Mobius Sees Blessing for Russian Economy in Crude Oil Collapseby
Oil drop may force government to diversify economy: Mobius
Russia gets about half of budget revenue from oil, gas sales
The slump in crude prices may finally force Vladimir Putin’s government to take steps to diversify Russia’s economy by bolstering businesses outside the commodities industry, according to Mark Mobius of Franklin Templeton Investments.
“In view of the fact that the Russian government budget has been so reliant on oil prices it is clear that the prospects for the economy and the market aren’t good,” Mobius, chairman of the emerging markets group at Franklin Templeton Investments, said by e-mail on Thursday. “However, this development could be a blessing in disguise if the country is able to diversify the economy so the government income is not so reliant on oil."
About half of the 50 stocks in Russia’s benchmark Micex equity gauge are commodity producers, while almost 50 percent of government revenue comes from the oil and natural gas industries.
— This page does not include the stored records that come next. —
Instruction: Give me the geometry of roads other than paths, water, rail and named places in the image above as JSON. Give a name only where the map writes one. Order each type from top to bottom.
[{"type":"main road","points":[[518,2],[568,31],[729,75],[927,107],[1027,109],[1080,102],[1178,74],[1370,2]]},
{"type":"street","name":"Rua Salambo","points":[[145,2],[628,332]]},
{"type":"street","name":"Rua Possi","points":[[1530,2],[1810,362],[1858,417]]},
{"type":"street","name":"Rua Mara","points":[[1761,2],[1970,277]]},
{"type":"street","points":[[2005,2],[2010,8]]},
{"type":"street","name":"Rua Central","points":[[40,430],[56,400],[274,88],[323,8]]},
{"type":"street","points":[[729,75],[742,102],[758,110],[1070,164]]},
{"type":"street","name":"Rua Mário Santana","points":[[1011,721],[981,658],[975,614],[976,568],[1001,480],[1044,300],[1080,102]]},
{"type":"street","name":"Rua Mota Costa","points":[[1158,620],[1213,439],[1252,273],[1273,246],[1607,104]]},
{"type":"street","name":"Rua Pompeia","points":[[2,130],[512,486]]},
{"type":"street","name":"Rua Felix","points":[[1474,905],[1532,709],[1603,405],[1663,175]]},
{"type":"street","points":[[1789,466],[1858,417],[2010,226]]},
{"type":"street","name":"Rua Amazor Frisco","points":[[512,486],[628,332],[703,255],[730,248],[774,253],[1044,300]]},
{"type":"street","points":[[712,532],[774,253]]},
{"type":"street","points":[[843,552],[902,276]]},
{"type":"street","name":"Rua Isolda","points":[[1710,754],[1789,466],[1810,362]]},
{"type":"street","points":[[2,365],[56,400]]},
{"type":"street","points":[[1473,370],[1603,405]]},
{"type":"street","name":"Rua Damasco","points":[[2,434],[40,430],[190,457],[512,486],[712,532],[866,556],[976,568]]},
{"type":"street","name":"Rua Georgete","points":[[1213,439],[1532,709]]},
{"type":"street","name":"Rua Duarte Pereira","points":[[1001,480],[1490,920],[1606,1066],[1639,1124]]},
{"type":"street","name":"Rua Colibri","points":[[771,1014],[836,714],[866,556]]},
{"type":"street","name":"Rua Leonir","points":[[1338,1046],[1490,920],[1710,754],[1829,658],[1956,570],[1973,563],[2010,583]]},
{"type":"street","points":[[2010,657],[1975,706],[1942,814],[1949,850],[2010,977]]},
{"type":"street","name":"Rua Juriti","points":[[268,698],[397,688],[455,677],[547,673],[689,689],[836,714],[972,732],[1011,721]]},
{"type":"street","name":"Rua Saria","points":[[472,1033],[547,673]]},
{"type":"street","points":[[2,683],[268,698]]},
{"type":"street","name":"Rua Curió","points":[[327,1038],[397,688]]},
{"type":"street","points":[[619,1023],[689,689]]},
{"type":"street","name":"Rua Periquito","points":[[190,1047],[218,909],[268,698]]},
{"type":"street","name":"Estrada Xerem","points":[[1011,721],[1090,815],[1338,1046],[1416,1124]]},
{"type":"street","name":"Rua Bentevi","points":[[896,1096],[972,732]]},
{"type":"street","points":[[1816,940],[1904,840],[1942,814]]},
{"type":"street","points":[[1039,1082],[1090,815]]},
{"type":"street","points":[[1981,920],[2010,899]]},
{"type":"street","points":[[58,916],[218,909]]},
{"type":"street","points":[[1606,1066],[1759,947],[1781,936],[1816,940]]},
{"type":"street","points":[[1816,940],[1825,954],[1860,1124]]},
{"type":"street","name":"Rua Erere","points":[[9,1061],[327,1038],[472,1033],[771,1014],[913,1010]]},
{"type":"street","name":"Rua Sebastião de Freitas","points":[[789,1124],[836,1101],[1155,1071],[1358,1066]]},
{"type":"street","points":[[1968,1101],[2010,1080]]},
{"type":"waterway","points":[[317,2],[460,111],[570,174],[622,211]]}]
With Brent crude at the lowest level in 12 years, Russia is reining in budget spending and the finance minister warned on Wednesday that authorities may burn through one of the nation’s two sovereign wealth coffers by the end of the year if no steps are taken.
The commodities rout has compounded the effect of U.S. and European sanctions over Russia’s role in the Ukrainian conflict that restrict its access to global financial markets. The 2016 budget is based on an average oil price of $50 a barrel, while Brent was trading at $30.34 on Thursday.
“With oil prices so low the Russian government budget is not in good shape which would constrain any stimulation measures the government might want to implement,” Mobius said.